• _Goal of the exercise_: Using the abstract on the Fontan procedure, explain in one to three sentences what the late deaths were related to and which patients they occurred in.

• _Passage for review_:
Experience with the Fontan procedure.

From 1975 to the present, 45 patients have undergone modifications of the Fontan procedure for complex congenital heart disease. There were 30 males and 15 females ranging in age from 2 to 38 years (mean 13 years). Primary diagnoses were tricuspid atresia in 19, univentricular heart in 24, and pulmonary atresia with intact ventricular septum in two. Right atrial-pulmonary arterial connections were performed in 32 patients, 11 with conduits (seven with valves and four without) and 21 by direct anastomosis with patch augmentation. Right atrial-right ventricular connections were made in 13 patients, six with valved conduits and seven without conduits. Follow-up ranged from 0.1 to 9 years, with a mean of 2.3 years. There were three early deaths (less than 30 days) (7%) and two late deaths (5%) in this series, all in patients with a univentricular heart. The late deaths were both related to venous hypertension. A venous assist device was used in eight patients in the immediate postoperative period and was effective in improving cardiac output and reducing fluid accumulation. Postoperative Doppler flow studies in 15 patients revealed biphasic pulmonary artery flow in all without distinction between the type of connection or the presence of a valve. Cardiac catheterization was performed in 16 patients a mean of 14 months postoperatively (range 1 to 42 months) and revealed a reduced cardiac index at rest. Exercise testing in eight patients demonstrated a marked rise in right atrial pressure with a reduced rise in the cardiac index, even in those without functional limitations. With a mean follow-up of 2.3 years, 78% of patients were in New York Heart Association Class I, 17% in Class II, and 5% in Class III. We conclude that the Fontan procedure is an excellent operation in carefully selected patients with tricuspid atresia and other forms of complex congenital heart disease.

• _Provided records_:
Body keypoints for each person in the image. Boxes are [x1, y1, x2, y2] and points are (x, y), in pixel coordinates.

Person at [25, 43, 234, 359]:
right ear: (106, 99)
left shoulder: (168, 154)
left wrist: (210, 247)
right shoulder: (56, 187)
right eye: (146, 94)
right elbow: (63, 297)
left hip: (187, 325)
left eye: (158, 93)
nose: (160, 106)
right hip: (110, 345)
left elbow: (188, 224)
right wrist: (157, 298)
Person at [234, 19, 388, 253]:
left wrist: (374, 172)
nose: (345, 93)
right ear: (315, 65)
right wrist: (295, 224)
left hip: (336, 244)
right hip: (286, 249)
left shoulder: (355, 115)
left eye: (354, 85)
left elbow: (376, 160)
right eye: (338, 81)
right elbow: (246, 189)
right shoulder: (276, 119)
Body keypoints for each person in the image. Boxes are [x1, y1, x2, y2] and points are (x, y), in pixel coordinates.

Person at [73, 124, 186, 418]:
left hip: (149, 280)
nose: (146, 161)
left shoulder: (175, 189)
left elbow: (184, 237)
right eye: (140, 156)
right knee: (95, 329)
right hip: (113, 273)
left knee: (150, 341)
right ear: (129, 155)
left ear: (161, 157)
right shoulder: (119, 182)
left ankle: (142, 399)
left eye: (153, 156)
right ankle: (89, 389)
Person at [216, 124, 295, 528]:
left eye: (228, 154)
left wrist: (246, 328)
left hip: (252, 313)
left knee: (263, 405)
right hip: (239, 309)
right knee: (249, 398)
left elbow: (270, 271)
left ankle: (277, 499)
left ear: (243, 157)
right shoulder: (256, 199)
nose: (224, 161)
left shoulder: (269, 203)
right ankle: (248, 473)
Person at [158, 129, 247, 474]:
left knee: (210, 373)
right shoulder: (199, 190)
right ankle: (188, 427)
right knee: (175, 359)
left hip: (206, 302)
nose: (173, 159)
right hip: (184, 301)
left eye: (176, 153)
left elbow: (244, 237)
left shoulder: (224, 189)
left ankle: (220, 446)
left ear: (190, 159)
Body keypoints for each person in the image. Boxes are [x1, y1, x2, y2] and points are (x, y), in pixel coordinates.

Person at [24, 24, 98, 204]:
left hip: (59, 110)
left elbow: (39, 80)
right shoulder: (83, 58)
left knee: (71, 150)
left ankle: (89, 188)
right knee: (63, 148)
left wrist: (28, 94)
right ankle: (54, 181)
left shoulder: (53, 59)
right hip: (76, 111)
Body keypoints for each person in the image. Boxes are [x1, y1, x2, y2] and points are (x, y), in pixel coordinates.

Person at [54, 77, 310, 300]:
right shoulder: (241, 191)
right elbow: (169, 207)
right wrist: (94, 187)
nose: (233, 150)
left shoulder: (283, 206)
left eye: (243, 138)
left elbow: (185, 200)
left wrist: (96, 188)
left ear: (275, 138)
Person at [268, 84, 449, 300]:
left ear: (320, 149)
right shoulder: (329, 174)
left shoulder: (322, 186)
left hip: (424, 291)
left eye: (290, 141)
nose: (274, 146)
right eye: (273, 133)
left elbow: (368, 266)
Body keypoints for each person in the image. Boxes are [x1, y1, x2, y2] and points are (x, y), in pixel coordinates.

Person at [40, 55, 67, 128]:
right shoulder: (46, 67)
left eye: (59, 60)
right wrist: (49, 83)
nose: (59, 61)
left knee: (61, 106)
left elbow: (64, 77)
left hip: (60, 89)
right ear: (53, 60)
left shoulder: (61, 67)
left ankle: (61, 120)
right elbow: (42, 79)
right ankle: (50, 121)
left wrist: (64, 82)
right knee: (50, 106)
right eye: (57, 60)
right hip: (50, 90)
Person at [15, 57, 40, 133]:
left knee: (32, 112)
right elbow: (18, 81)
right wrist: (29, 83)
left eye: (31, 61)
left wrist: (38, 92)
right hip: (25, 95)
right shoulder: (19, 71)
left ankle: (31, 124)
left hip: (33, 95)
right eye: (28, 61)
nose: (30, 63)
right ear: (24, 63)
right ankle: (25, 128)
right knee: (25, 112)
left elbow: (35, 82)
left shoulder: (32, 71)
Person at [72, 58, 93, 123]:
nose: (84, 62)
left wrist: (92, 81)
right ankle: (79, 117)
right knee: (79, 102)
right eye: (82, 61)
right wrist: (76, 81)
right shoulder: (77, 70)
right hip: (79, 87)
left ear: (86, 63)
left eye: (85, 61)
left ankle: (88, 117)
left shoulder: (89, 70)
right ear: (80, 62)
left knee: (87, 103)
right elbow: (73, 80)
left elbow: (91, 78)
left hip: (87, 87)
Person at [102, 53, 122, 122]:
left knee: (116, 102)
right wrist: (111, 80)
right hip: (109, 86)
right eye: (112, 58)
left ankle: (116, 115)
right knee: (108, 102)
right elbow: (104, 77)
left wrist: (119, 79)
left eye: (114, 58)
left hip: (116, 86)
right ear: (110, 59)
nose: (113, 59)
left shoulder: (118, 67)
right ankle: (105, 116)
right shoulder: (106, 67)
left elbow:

• _Output for this exercise_: Both late deaths were related to venous hypertension. Like the three early deaths, they occurred in patients with a univentricular heart.